Pennsylvania Representative David Richardson was quoted in the December 9, 1981 Legislative Journal referencing the bill stating:

"I would hope that each and every individual would recognize the injustices that were done in this bill. Not only is it not germane, it is unconstitutional and the committee process has been violated by invoking this into SB 742, which was a 'Tough Guy' bill and not an abortion bill."

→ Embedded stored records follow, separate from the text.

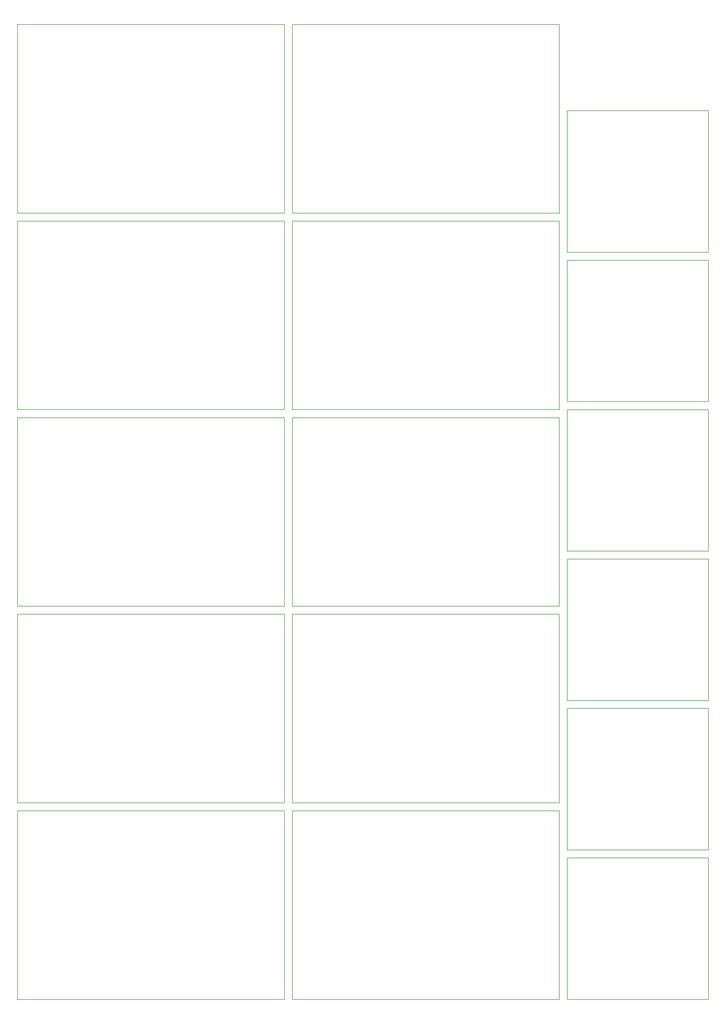
<source format=gbr>
G75*
G70*
%OFA0B0*%
%FSLAX25Y25*%
%IPPOS*%
%LPD*%
%AMOC8*
5,1,8,0,0,1.08239X$1,22.5*
%
%ADD19C,0.00550*%
X0000000Y0000000D02*
G75*
G01*
%LPD*%
X0000000Y0236220D02*
D19*
X0334650Y0236220D01*
X0334650Y0000000D01*
X0000000Y0000000D01*
X0000000Y0236220D01*
X0000000Y0246200D02*
G75*
G01*
%LPD*%
X0000000Y0482420D02*
D19*
X0334650Y0482420D01*
X0334650Y0246200D01*
X0000000Y0246200D01*
X0000000Y0482420D01*
X0344700Y0000000D02*
G75*
G01*
%LPD*%
X0344700Y0236220D02*
D19*
X0679350Y0236220D01*
X0679350Y0000000D01*
X0344700Y0000000D01*
X0344700Y0236220D01*
X0689300Y0000000D02*
G75*
G01*
%LPD*%
X0689300Y0177170D02*
D19*
X0866470Y0177170D01*
X0866470Y0000000D01*
X0689300Y0000000D01*
X0689300Y0177170D01*
X0000000Y0492400D02*
G75*
G01*
%LPD*%
X0000000Y0728620D02*
D19*
X0334650Y0728620D01*
X0334650Y0492400D01*
X0000000Y0492400D01*
X0000000Y0728620D01*
X0344700Y0246200D02*
G75*
G01*
%LPD*%
X0344700Y0482420D02*
D19*
X0679350Y0482420D01*
X0679350Y0246200D01*
X0344700Y0246200D01*
X0344700Y0482420D01*
X0000000Y0738700D02*
G75*
G01*
%LPD*%
X0000000Y0974920D02*
D19*
X0334650Y0974920D01*
X0334650Y0738700D01*
X0000000Y0738700D01*
X0000000Y0974920D01*
X0344700Y0492400D02*
G75*
G01*
%LPD*%
X0344700Y0728620D02*
D19*
X0679350Y0728620D01*
X0679350Y0492400D01*
X0344700Y0492400D01*
X0344700Y0728620D01*
X0689300Y0187200D02*
G75*
G01*
%LPD*%
X0689300Y0364370D02*
D19*
X0866470Y0364370D01*
X0866470Y0187200D01*
X0689300Y0187200D01*
X0689300Y0364370D01*
X0344700Y0738700D02*
G75*
G01*
%LPD*%
X0344700Y0974920D02*
D19*
X0679350Y0974920D01*
X0679350Y0738700D01*
X0344700Y0738700D01*
X0344700Y0974920D01*
X0689300Y0374300D02*
G75*
G01*
%LPD*%
X0689300Y0551470D02*
D19*
X0866470Y0551470D01*
X0866470Y0374300D01*
X0689300Y0374300D01*
X0689300Y0551470D01*
X0689300Y0561500D02*
G75*
G01*
%LPD*%
X0689300Y0738670D02*
D19*
X0866470Y0738670D01*
X0866470Y0561500D01*
X0689300Y0561500D01*
X0689300Y0738670D01*
X0000000Y0984900D02*
G75*
G01*
%LPD*%
X0000000Y1221120D02*
D19*
X0334650Y1221120D01*
X0334650Y0984900D01*
X0000000Y0984900D01*
X0000000Y1221120D01*
X0344700Y0984900D02*
G75*
G01*
%LPD*%
X0344700Y1221120D02*
D19*
X0679350Y1221120D01*
X0679350Y0984900D01*
X0344700Y0984900D01*
X0344700Y1221120D01*
X0689300Y0748700D02*
G75*
G01*
%LPD*%
X0689300Y0925870D02*
D19*
X0866470Y0925870D01*
X0866470Y0748700D01*
X0689300Y0748700D01*
X0689300Y0925870D01*
X0689300Y0935900D02*
G75*
G01*
%LPD*%
X0689300Y1113070D02*
D19*
X0866470Y1113070D01*
X0866470Y0935900D01*
X0689300Y0935900D01*
X0689300Y1113070D01*
M02*

</source>
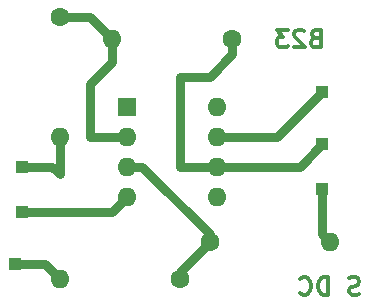
<source format=gbr>
G04 #@! TF.FileFunction,Copper,L2,Bot,Signal*
%FSLAX46Y46*%
G04 Gerber Fmt 4.6, Leading zero omitted, Abs format (unit mm)*
G04 Created by KiCad (PCBNEW 4.0.7) date 02/07/19 19:23:19*
%MOMM*%
%LPD*%
G01*
G04 APERTURE LIST*
%ADD10C,0.100000*%
%ADD11C,0.300000*%
%ADD12R,1.000000X1.000000*%
%ADD13C,1.600000*%
%ADD14O,1.600000X1.600000*%
%ADD15R,1.600000X1.600000*%
%ADD16C,0.750000*%
G04 APERTURE END LIST*
D10*
D11*
X166965000Y-99667143D02*
X166750714Y-99738571D01*
X166393571Y-99738571D01*
X166250714Y-99667143D01*
X166179285Y-99595714D01*
X166107857Y-99452857D01*
X166107857Y-99310000D01*
X166179285Y-99167143D01*
X166250714Y-99095714D01*
X166393571Y-99024286D01*
X166679285Y-98952857D01*
X166822143Y-98881429D01*
X166893571Y-98810000D01*
X166965000Y-98667143D01*
X166965000Y-98524286D01*
X166893571Y-98381429D01*
X166822143Y-98310000D01*
X166679285Y-98238571D01*
X166322143Y-98238571D01*
X166107857Y-98310000D01*
X164322143Y-99738571D02*
X164322143Y-98238571D01*
X163965000Y-98238571D01*
X163750715Y-98310000D01*
X163607857Y-98452857D01*
X163536429Y-98595714D01*
X163465000Y-98881429D01*
X163465000Y-99095714D01*
X163536429Y-99381429D01*
X163607857Y-99524286D01*
X163750715Y-99667143D01*
X163965000Y-99738571D01*
X164322143Y-99738571D01*
X161965000Y-99595714D02*
X162036429Y-99667143D01*
X162250715Y-99738571D01*
X162393572Y-99738571D01*
X162607857Y-99667143D01*
X162750715Y-99524286D01*
X162822143Y-99381429D01*
X162893572Y-99095714D01*
X162893572Y-98881429D01*
X162822143Y-98595714D01*
X162750715Y-98452857D01*
X162607857Y-98310000D01*
X162393572Y-98238571D01*
X162250715Y-98238571D01*
X162036429Y-98310000D01*
X161965000Y-98381429D01*
X163246428Y-77997857D02*
X163032142Y-78069286D01*
X162960714Y-78140714D01*
X162889285Y-78283571D01*
X162889285Y-78497857D01*
X162960714Y-78640714D01*
X163032142Y-78712143D01*
X163175000Y-78783571D01*
X163746428Y-78783571D01*
X163746428Y-77283571D01*
X163246428Y-77283571D01*
X163103571Y-77355000D01*
X163032142Y-77426429D01*
X162960714Y-77569286D01*
X162960714Y-77712143D01*
X163032142Y-77855000D01*
X163103571Y-77926429D01*
X163246428Y-77997857D01*
X163746428Y-77997857D01*
X162317857Y-77426429D02*
X162246428Y-77355000D01*
X162103571Y-77283571D01*
X161746428Y-77283571D01*
X161603571Y-77355000D01*
X161532142Y-77426429D01*
X161460714Y-77569286D01*
X161460714Y-77712143D01*
X161532142Y-77926429D01*
X162389285Y-78783571D01*
X161460714Y-78783571D01*
X160960714Y-77283571D02*
X160032143Y-77283571D01*
X160532143Y-77855000D01*
X160317857Y-77855000D01*
X160175000Y-77926429D01*
X160103571Y-77997857D01*
X160032143Y-78140714D01*
X160032143Y-78497857D01*
X160103571Y-78640714D01*
X160175000Y-78712143D01*
X160317857Y-78783571D01*
X160746429Y-78783571D01*
X160889286Y-78712143D01*
X160960714Y-78640714D01*
D12*
X163830000Y-82550000D03*
X138430000Y-92710000D03*
X137795000Y-97155000D03*
X163830000Y-86995000D03*
D13*
X154305000Y-95250000D03*
D14*
X164465000Y-95250000D03*
D13*
X141605000Y-76200000D03*
D14*
X141605000Y-86360000D03*
D13*
X151765000Y-98425000D03*
D14*
X141605000Y-98425000D03*
D13*
X156210000Y-78105000D03*
D14*
X146050000Y-78105000D03*
D15*
X147320000Y-83820000D03*
D14*
X154940000Y-91440000D03*
X147320000Y-86360000D03*
X154940000Y-88900000D03*
X147320000Y-88900000D03*
X154940000Y-86360000D03*
X147320000Y-91440000D03*
X154940000Y-83820000D03*
D12*
X163830000Y-90805000D03*
X138430000Y-88900000D03*
D16*
X154940000Y-86360000D02*
X160020000Y-86360000D01*
X160020000Y-86360000D02*
X163830000Y-82550000D01*
X138430000Y-92710000D02*
X146050000Y-92710000D01*
X146050000Y-92710000D02*
X147320000Y-91440000D01*
X137795000Y-97155000D02*
X140335000Y-97155000D01*
X140335000Y-97155000D02*
X141605000Y-98425000D01*
X156210000Y-78105000D02*
X156210000Y-79375000D01*
X151765000Y-88900000D02*
X154940000Y-88900000D01*
X151765000Y-81280000D02*
X151765000Y-88900000D01*
X154305000Y-81280000D02*
X151765000Y-81280000D01*
X156210000Y-79375000D02*
X154305000Y-81280000D01*
X154940000Y-88900000D02*
X161925000Y-88900000D01*
X161925000Y-88900000D02*
X163830000Y-86995000D01*
X151765000Y-98425000D02*
X151765000Y-97790000D01*
X151765000Y-97790000D02*
X154305000Y-95250000D01*
X147320000Y-88900000D02*
X148590000Y-88900000D01*
X148590000Y-88900000D02*
X154305000Y-94615000D01*
X154305000Y-94615000D02*
X154305000Y-95250000D01*
X163830000Y-90805000D02*
X163830000Y-94615000D01*
X163830000Y-94615000D02*
X164465000Y-95250000D01*
X146050000Y-78105000D02*
X146050000Y-80010000D01*
X144145000Y-86360000D02*
X147320000Y-86360000D01*
X144145000Y-81915000D02*
X144145000Y-86360000D01*
X146050000Y-80010000D02*
X144145000Y-81915000D01*
X141605000Y-76200000D02*
X144145000Y-76200000D01*
X144145000Y-76200000D02*
X146050000Y-78105000D01*
X141605000Y-86360000D02*
X141605000Y-89535000D01*
X140970000Y-88900000D02*
X138430000Y-88900000D01*
X141605000Y-89535000D02*
X140970000Y-88900000D01*
M02*

</source>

The bill underwent further change in the legislative process but, when passed, was vetoed by the Governor Richard Thornburgh. The abortion legislation was reformulated and passed by the Governor under the "Abortion Control Act" in 1982. Opposition mounted and the case was ultimately heard in front of the United States Supreme Court [Thornburgh v. American College of Obstetricians and Gynecologists], 476 U.S. 747.

==Legal Precedent==
Commonwealth of Pennsylvania defined what is now known as mixed martial arts:

(c) As used in this section the phrase "tough guy contest" or "battle of the brawlers" means any competition which involves any physical contact bout between two or more individuals, who attempt to knock out their opponent by employing boxing, wrestling, martial arts tactics or any combination thereof and by using techniques including, but not limited to, punches, kicks and choking. Pennsylvania became the first state to outlaw the sport.

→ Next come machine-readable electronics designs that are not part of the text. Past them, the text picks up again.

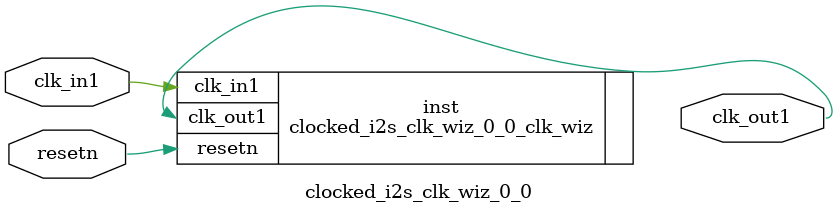
<source format=v>


`timescale 1ps/1ps

(* CORE_GENERATION_INFO = "clocked_i2s_clk_wiz_0_0,clk_wiz_v6_0_8_0_0,{component_name=clocked_i2s_clk_wiz_0_0,use_phase_alignment=true,use_min_o_jitter=false,use_max_i_jitter=false,use_dyn_phase_shift=false,use_inclk_switchover=false,use_dyn_reconfig=false,enable_axi=0,feedback_source=FDBK_AUTO,PRIMITIVE=MMCM,num_out_clk=1,clkin1_period=8.000,clkin2_period=10.0,use_power_down=false,use_reset=true,use_locked=false,use_inclk_stopped=false,feedback_type=SINGLE,CLOCK_MGR_TYPE=NA,manual_override=false}" *)

module clocked_i2s_clk_wiz_0_0 
 (
  // Clock out ports
  output        clk_out1,
  // Status and control signals
  input         resetn,
 // Clock in ports
  input         clk_in1
 );

  clocked_i2s_clk_wiz_0_0_clk_wiz inst
  (
  // Clock out ports  
  .clk_out1(clk_out1),
  // Status and control signals               
  .resetn(resetn), 
 // Clock in ports
  .clk_in1(clk_in1)
  );

endmodule

</source>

==Pennsylvania State Athletic Commission vs Damon Feldman==
In 2010, a highly publicized court case hinged on the interpretation of the "Tough Guy Law." The Pennsylvania State Athletic Commission (PSAC) sought an injunction against "Celebrity Boxing" promoter Damon Feldman, of Delaware County, Pennsylvania. The criminal complaint stated that Feldman's events featured "'tough guy' techniques that combine boxing with martial arts, wrestling, kicking and choking" which were banned in Pennsylvania. Feldman disputed that his events were only boxing and of entertainment nature. The judge in the case ruled that in order for a bout to be categorized as a "tough guy competition," the participants must employ multiple combat techniques, not just boxing. The ruling upheld the definition of mixed martial arts.

==Tough Guy Law==
After the veto of SB 742, Senators Mellow, Singel, O'Connell, Fumo, Musto, and Fisher introduced SB 632 without the abortion amendment,"PROHIBITING TOUGH GUY CONTESTS OR BATTLE OF THE BRAWLERS CONTESTS." The new version of the "Tough Guy Bill" was passed and approved by the Governor, Nov. 3, 1983 effectively banning mixed martial arts.

==Reaction==
CV Productions claimed the PSAC used the publicity of Ronald Miller's death in a boxing match to encourage the Senate to outlaw the wrong sport. The law specifically named CV Productions service marks, "Tough Guy Contest" and "Battle of the Brawlers,"while Toughman was absent. CV Productions asserted that the ruling was unconstitutional and sought legal counsel to sue the Commonwealth of Pennsylvania for violating the 14th Amendment. Financial restrictions ended the potential lawsuit.

==In popular culture==
- Literature: The Tough Guy Law was an inspiration of the book Godfathers of MMA.
- Film: The Tough Guy Law is a subject of the documentary film Tough Guys (2016).